先日、打ち合わせがあって、久しぶりに赤坂のニューオータニを訪れました。
以前にも書きましたが、赤坂という街は20代の頃に入り浸っていたので、私にとっては懐
かしい街。
昭和の香りがプンプンのこのニューオータニも、なんだか古巣に帰ったようでとても居心地
がいいのです。
打ち合わせが終わった後に、庭園を少しお散歩してきました。

この快晴の空。真夏の強い日差しが照りつける午後です。


ニューオータニがある紀尾井町という街。
ここはもと紀州徳川家、尾張徳川家、そして井伊家に所縁のある土地だったため、その三家
の頭の文字をとって紀尾井町としたのだとか。
ニューオータニは元々、あの加藤清正のお屋敷があったところです。
庭園にはその時代(400年前)の古い石灯籠や石組みが残され、さながら歩く庭園博物館。

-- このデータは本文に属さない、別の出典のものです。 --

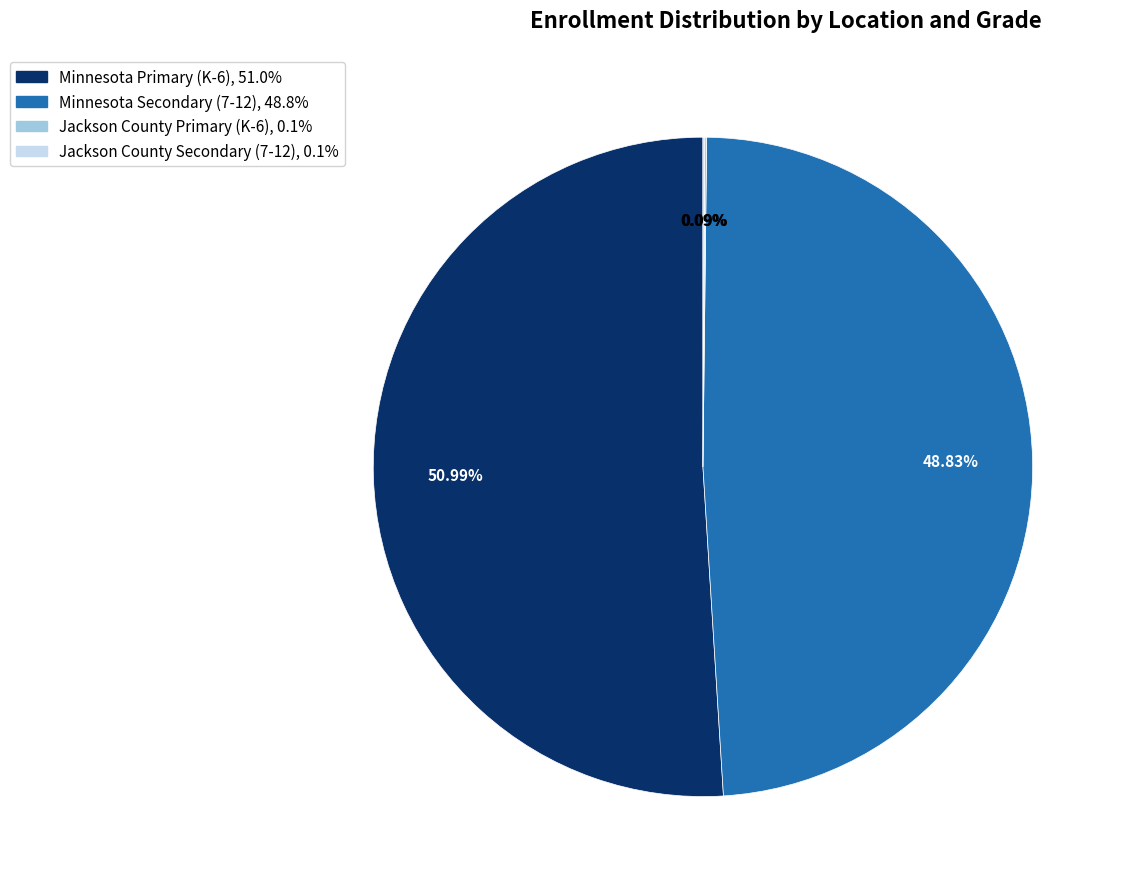

Is there a majority slice in this chart?

Yes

見えるかな〜。その石の上で、黒しろの猫が長々と身体を伸ばしお昼寝をしていました。


関ヶ原で豊臣側についた加藤清正の権勢が失われた後、この土地は井伊家に譲られ、そして
激動の幕末の時代が過ぎた後には伏見宮邸として皇族に受け継がれます。

第二次大戦後にこの由緒ある土地が外国人に払い下げられそうになったのをニューオータニ
の創業者大谷米太郎氏が憂い、買い上げたあとにホテルとして整えらました。


大谷翁自らが陣頭指揮をとり、400年前の灯籠や生い茂る樹木の雰囲気をこわさないよう
にこの美しい日本庭園を造ったのだそう。


蝉時雨。流水の音。ときおり吹く風にのった緑の匂い。
大きな鯉が泳ぐ瀧のそばで、しばし涼をとりました。
たまにこんな風にふらっと訪れて、なにをするでもなく、光射す水面を眺めながら緑の中
に座っているのもいいものですね。

時間がゆっくりと流れていきます。